◆ Dataset records ◆
···

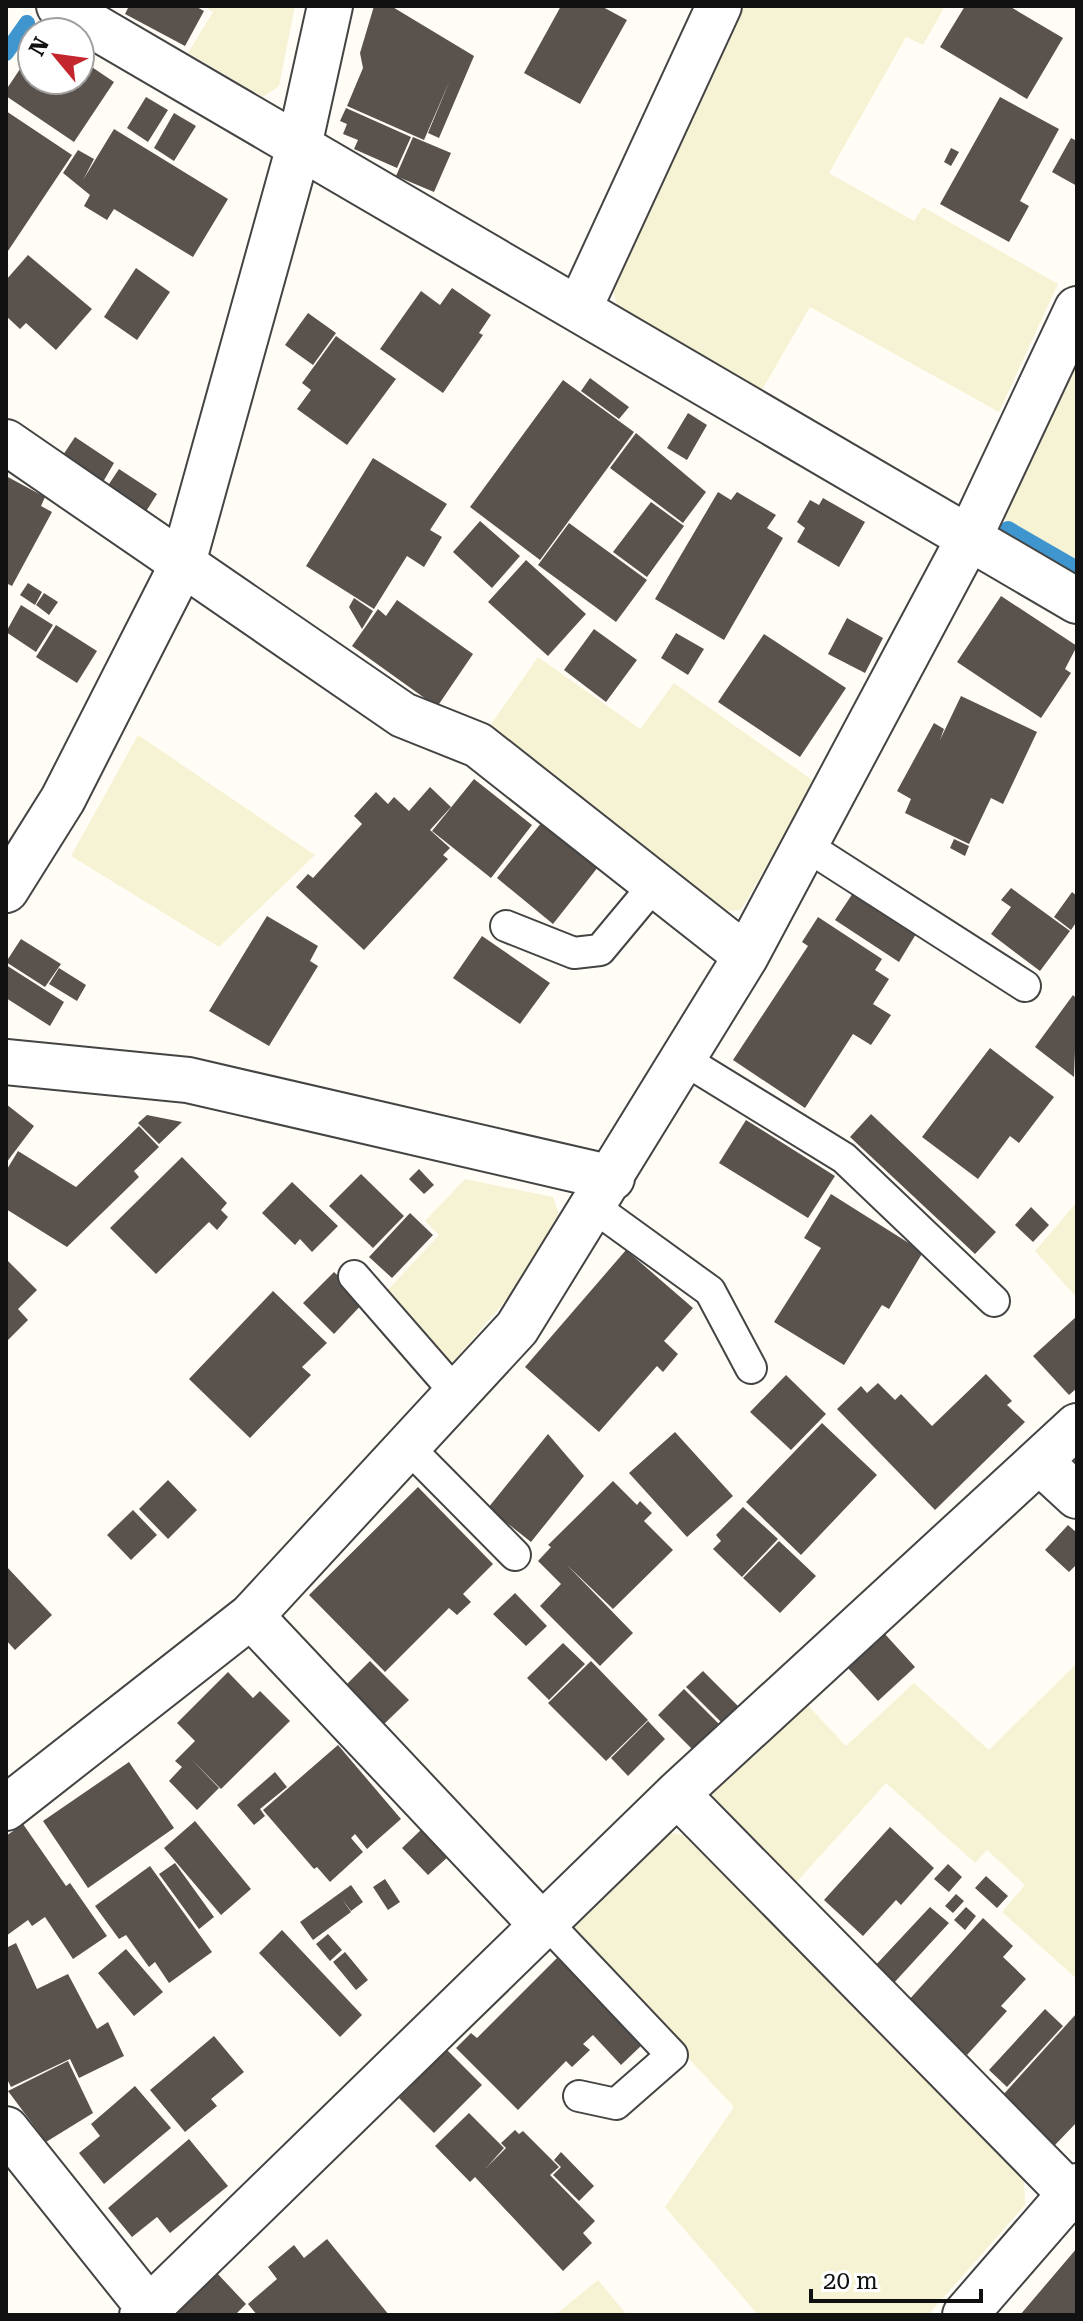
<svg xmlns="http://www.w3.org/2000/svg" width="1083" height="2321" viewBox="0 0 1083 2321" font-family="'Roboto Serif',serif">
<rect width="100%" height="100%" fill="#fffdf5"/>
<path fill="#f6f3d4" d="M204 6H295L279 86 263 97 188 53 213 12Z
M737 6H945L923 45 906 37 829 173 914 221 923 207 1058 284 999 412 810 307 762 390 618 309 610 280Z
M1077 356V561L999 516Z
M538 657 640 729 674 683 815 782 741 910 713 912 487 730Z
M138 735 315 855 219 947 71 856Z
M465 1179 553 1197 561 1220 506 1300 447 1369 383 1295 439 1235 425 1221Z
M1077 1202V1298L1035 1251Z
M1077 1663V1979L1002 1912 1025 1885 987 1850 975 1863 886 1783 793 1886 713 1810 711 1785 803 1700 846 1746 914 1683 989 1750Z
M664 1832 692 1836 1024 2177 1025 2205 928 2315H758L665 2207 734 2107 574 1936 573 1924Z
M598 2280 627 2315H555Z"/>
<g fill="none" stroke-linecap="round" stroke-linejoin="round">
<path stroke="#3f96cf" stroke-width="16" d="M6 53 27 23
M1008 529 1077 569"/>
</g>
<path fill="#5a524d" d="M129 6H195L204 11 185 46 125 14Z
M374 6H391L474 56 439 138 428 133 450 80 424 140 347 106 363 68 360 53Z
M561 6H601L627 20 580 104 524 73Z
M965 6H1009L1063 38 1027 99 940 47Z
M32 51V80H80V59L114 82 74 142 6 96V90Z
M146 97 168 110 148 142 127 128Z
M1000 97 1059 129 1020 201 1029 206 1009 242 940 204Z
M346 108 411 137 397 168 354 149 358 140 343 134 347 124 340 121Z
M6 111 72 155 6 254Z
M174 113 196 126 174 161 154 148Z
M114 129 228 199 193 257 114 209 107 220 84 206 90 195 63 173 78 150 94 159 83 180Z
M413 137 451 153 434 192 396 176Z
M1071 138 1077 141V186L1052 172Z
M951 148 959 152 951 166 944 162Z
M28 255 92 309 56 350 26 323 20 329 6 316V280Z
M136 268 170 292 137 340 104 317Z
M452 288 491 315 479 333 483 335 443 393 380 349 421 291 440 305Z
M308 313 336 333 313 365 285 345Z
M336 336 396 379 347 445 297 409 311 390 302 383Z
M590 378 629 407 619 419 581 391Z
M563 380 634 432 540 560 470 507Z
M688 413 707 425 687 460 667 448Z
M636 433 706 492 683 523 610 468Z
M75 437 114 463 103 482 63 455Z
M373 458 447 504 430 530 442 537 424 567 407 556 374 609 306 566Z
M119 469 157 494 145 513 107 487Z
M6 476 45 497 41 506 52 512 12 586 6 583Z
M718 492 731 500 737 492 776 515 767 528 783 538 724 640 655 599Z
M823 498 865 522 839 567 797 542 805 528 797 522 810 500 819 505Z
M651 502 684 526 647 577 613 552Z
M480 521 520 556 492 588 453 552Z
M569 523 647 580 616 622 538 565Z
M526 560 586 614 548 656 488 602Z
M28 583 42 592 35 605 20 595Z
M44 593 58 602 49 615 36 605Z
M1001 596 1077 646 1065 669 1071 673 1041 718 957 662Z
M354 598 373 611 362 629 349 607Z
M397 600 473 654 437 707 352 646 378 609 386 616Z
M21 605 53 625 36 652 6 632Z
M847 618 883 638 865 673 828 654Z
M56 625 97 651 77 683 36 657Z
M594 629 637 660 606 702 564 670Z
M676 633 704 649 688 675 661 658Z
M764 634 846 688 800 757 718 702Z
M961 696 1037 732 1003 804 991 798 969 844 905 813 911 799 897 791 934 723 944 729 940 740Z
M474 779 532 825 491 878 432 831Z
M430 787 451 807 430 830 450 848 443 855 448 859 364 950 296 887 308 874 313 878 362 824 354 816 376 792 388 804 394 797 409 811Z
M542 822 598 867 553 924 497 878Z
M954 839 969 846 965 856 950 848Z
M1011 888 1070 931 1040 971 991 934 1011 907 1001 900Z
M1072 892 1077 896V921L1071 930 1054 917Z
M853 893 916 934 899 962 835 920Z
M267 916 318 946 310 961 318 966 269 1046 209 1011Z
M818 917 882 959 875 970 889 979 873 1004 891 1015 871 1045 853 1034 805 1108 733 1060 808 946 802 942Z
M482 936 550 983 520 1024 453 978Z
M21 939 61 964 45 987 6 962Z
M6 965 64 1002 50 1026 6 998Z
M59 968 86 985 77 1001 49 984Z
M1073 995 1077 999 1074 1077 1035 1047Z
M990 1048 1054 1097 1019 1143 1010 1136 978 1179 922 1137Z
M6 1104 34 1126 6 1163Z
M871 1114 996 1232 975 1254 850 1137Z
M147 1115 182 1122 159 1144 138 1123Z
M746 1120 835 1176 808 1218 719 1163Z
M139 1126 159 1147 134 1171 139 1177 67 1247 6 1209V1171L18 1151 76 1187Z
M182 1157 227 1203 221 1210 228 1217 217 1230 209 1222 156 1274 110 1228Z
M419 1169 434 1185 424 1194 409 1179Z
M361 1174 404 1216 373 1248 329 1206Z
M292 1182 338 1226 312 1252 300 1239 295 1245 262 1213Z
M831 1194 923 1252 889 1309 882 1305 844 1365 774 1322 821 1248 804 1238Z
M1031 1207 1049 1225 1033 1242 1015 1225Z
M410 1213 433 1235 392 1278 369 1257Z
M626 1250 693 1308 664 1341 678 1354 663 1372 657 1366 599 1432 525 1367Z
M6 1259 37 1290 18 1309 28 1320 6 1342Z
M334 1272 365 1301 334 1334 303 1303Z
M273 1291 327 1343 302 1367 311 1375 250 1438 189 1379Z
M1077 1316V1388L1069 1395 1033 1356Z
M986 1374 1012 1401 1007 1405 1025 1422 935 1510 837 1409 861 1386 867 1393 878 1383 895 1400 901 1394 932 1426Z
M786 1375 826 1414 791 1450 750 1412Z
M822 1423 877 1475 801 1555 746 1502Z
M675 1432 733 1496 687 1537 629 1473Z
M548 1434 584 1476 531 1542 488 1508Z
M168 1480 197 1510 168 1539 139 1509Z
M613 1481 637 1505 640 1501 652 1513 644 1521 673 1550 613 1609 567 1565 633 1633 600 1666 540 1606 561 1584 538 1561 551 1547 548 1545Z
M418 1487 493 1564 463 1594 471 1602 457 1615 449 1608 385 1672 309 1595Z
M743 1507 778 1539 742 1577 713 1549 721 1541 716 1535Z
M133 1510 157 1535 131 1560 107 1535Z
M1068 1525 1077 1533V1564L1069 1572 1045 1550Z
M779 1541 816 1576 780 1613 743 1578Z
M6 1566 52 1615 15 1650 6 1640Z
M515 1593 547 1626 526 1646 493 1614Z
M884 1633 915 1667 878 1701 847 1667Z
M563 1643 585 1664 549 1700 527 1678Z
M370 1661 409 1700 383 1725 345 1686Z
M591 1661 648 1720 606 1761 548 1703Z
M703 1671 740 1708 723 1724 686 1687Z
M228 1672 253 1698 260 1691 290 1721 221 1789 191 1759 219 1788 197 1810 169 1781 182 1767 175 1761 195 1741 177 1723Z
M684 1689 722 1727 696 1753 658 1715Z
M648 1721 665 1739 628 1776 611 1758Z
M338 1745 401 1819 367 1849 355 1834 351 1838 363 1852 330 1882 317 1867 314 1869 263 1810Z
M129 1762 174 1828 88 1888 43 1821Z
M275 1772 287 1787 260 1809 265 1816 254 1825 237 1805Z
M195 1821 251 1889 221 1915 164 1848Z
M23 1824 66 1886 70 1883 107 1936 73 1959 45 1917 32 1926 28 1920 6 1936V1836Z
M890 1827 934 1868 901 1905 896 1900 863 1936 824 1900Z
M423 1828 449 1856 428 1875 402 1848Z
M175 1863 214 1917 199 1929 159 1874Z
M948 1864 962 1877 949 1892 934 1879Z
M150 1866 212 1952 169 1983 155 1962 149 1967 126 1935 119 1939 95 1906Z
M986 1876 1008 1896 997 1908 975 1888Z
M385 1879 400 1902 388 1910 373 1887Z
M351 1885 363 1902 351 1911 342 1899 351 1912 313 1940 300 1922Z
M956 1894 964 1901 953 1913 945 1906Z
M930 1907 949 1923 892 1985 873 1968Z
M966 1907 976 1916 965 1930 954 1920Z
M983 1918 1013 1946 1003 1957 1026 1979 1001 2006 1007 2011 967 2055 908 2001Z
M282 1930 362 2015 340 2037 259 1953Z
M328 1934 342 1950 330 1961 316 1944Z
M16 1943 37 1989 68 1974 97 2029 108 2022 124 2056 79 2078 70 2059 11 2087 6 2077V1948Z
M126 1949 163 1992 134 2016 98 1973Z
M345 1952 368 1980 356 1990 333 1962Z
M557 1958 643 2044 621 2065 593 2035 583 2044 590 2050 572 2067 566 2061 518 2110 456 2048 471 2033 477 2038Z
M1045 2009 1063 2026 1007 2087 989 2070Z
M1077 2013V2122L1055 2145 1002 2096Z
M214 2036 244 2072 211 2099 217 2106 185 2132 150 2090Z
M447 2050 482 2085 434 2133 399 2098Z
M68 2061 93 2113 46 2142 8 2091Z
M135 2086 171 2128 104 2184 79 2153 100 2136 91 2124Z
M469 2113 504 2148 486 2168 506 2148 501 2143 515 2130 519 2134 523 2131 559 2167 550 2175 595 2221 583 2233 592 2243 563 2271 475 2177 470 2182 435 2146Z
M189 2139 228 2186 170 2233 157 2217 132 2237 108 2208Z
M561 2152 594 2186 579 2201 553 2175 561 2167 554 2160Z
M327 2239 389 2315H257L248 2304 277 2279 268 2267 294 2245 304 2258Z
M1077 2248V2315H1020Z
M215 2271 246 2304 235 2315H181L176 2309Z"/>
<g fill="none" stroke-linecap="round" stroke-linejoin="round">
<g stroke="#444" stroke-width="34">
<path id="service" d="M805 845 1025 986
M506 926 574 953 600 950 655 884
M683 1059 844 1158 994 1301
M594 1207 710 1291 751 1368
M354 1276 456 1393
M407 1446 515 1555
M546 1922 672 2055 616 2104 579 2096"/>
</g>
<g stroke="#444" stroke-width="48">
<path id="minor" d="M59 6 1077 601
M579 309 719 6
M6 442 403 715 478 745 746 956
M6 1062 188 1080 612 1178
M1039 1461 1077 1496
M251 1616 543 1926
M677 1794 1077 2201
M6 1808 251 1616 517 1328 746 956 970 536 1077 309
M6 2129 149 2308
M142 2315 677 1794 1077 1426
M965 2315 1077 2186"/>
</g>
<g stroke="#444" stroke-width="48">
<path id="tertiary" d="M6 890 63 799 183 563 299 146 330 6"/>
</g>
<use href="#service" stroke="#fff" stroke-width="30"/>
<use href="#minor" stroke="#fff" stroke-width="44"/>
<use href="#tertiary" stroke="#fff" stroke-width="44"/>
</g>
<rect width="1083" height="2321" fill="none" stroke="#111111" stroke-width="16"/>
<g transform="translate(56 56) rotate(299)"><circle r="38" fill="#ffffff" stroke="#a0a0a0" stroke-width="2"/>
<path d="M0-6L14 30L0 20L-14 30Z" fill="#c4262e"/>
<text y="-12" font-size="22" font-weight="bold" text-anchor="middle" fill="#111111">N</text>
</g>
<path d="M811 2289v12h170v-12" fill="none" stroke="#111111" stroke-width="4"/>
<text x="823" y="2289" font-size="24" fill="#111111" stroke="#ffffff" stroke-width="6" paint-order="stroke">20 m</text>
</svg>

···

◆ EXERCISE GOAL ◆
Scan the records above for the lines holding "M1000 97 1059" and "M1073 995 1077 999 1074 1077 1035 1047Z". Transcribe those two and every line between them word for word, and no others.

◆ YOUR RESPONSE ◆
M1000 97 1059 129 1020 201 1029 206 1009 242 940 204Z
M346 108 411 137 397 168 354 149 358 140 343 134 347 124 340 121Z
M6 111 72 155 6 254Z
M174 113 196 126 174 161 154 148Z
M114 129 228 199 193 257 114 209 107 220 84 206 90 195 63 173 78 150 94 159 83 180Z
M413 137 451 153 434 192 396 176Z
M1071 138 1077 141V186L1052 172Z
M951 148 959 152 951 166 944 162Z
M28 255 92 309 56 350 26 323 20 329 6 316V280Z
M136 268 170 292 137 340 104 317Z
M452 288 491 315 479 333 483 335 443 393 380 349 421 291 440 305Z
M308 313 336 333 313 365 285 345Z
M336 336 396 379 347 445 297 409 311 390 302 383Z
M590 378 629 407 619 419 581 391Z
M563 380 634 432 540 560 470 507Z
M688 413 707 425 687 460 667 448Z
M636 433 706 492 683 523 610 468Z
M75 437 114 463 103 482 63 455Z
M373 458 447 504 430 530 442 537 424 567 407 556 374 609 306 566Z
M119 469 157 494 145 513 107 487Z
M6 476 45 497 41 506 52 512 12 586 6 583Z
M718 492 731 500 737 492 776 515 767 528 783 538 724 640 655 599Z
M823 498 865 522 839 567 797 542 805 528 797 522 810 500 819 505Z
M651 502 684 526 647 577 613 552Z
M480 521 520 556 492 588 453 552Z
M569 523 647 580 616 622 538 565Z
M526 560 586 614 548 656 488 602Z
M28 583 42 592 35 605 20 595Z
M44 593 58 602 49 615 36 605Z
M1001 596 1077 646 1065 669 1071 673 1041 718 957 662Z
M354 598 373 611 362 629 349 607Z
M397 600 473 654 437 707 352 646 378 609 386 616Z
M21 605 53 625 36 652 6 632Z
M847 618 883 638 865 673 828 654Z
M56 625 97 651 77 683 36 657Z
M594 629 637 660 606 702 564 670Z
M676 633 704 649 688 675 661 658Z
M764 634 846 688 800 757 718 702Z
M961 696 1037 732 1003 804 991 798 969 844 905 813 911 799 897 791 934 723 944 729 940 740Z
M474 779 532 825 491 878 432 831Z
M430 787 451 807 430 830 450 848 443 855 448 859 364 950 296 887 308 874 313 878 362 824 354 816 376 792 388 804 394 797 409 811Z
M542 822 598 867 553 924 497 878Z
M954 839 969 846 965 856 950 848Z
M1011 888 1070 931 1040 971 991 934 1011 907 1001 900Z
M1072 892 1077 896V921L1071 930 1054 917Z
M853 893 916 934 899 962 835 920Z
M267 916 318 946 310 961 318 966 269 1046 209 1011Z
M818 917 882 959 875 970 889 979 873 1004 891 1015 871 1045 853 1034 805 1108 733 1060 808 946 802 942Z
M482 936 550 983 520 1024 453 978Z
M21 939 61 964 45 987 6 962Z
M6 965 64 1002 50 1026 6 998Z
M59 968 86 985 77 1001 49 984Z
M1073 995 1077 999 1074 1077 1035 1047Z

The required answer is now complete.